Verwervingsactiviteiten in dergelijke ondernemingen kunnen leiden tot risico’s voor de nationale veiligheid. Voorbeelden zijn de aantasting van de continuïteit van vitale processen, de aantasting van de integriteit en exclusiviteit van kennis en informatie en het ontstaan van strategische afhankelijkheden.

Meldingsplicht BTI

Ieder voornemen om verwervingsactiviteiten uit te voeren dient gemeld te worden door de investeerder en de doelonderneming gezamenlijk bij de Minister van Economische Zaken en Klimaat (“EZK”). Het Bureau Toetsing Investeringen (“BTI”) binnen EZK is verantwoordelijk voor het screenen van de voorgenomen verwervingsactiviteiten. Om te beoordelen of een activiteit zou kunnen leiden tot een risico voor de nationale veiligheid, verlangt het BTI inzicht te verkrijgen in de eigendomsstructuur, transparantie, beperkingen krachtens (internationaal) recht, en de veiligheidssituatie in het land van vestiging van de verwerver. De meldingsplichtige zal hierover in de eerste plaats zelf informatie moeten verschaffen.

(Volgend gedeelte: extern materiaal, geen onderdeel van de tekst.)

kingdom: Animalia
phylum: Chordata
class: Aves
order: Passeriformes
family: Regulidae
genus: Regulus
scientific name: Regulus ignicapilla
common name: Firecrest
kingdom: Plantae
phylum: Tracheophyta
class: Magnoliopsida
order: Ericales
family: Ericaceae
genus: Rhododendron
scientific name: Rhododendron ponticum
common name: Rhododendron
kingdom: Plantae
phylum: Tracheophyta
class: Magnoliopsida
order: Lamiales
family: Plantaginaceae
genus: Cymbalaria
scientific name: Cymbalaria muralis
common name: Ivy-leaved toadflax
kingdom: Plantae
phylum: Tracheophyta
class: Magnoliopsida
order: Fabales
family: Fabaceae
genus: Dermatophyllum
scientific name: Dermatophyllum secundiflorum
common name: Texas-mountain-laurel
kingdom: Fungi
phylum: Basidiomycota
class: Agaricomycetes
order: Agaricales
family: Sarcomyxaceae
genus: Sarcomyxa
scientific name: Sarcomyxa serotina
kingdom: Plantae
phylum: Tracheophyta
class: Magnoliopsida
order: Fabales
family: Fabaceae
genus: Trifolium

Op basis van de beoordelingscriteria wordt een risicoanalyse gemaakt. In de risicoanalyse en het (mogelijk) daaropvolgende toetsingsbesluit wordt gekeken of er risico’s zijn voor de (a) democratische rechtsorde; (b) de veiligheid of andere belangen van de staat; of (c) de instandhouding van de maatschappelijke stabiliteit. Als uit de risicoanalyse blijkt dat er geen risico’s zijn voor de nationale veiligheid, wordt normaliter binnen acht weken na melding goedkeuring verleend. Indien uit de analyse blijkt dat een activiteit kan leiden tot risico’s voor de nationale veiligheid, is een toetsingsbesluit nodig. Daarvoor kan de beslistermijn worden verlengd met een maximum van zes maanden. Het uiteindelijke besluit van BTI wordt niet openbaar gemaakt.

Blijkt uit het toetsingsbesluit dat er risico’s zijn voor de nationale veiligheid dan is de Minister bevoegd om aan het verkrijgen of houden van zeggenschap of significante invloed eisen te stellen of voorschriften op te leggen.  Zo kan de Minister van EZK aanvullende interne veiligheidsvoorschriften opstellen die in acht genomen moeten worden. De Minister kan ook eisen dat er direct na de verwervingsactie een veiligheidscommissie of beveiligingsfunctionaris wordt benoemd die toegang tot of de overdracht van informatie kan beperken of geheel kan verbieden.

Vooruitzichten

Zowel de Verordening als de Wet vifo bevinden zich nog in het wetgevingsproces. Op dit moment wordt de Verordening betreffende buitenlandse subsidies besproken door de wetgevende instanties van de EU – de Raad van de Europese Unie (de “Raad”) en het Europees Parlement. Gelet op het belang dat Frankrijk hecht aan de inwerkingtreding van de Verordening wordt verwacht dat tijdens het Franse voorzitterschap van de Raad in het voorjaar van 2022 gestemd zal worden over de Verordening. De Wet vifo is bij de Tweede Kamer ingediend. De vaste commissie voor Economische Zaken en Klimaat is belast met het voorbereidend onderzoek voor het wetsvoorstel Wet vifo. Deze commissie heeft vragen gesteld die door het kabinet beantwoord moeten worden. Hierna zal het debat en stemming plaatsvinden.

Hoewel het dus nog even kan duren voordat de voorstellen zijn aangenomen, en de meldingsplichten daadwerkelijk gaan gelden, is het verstandig om alvast bedacht te zijn op de gevolgen die deze nieuwe wetgeving zal gaan hebben voor bepaalde transacties.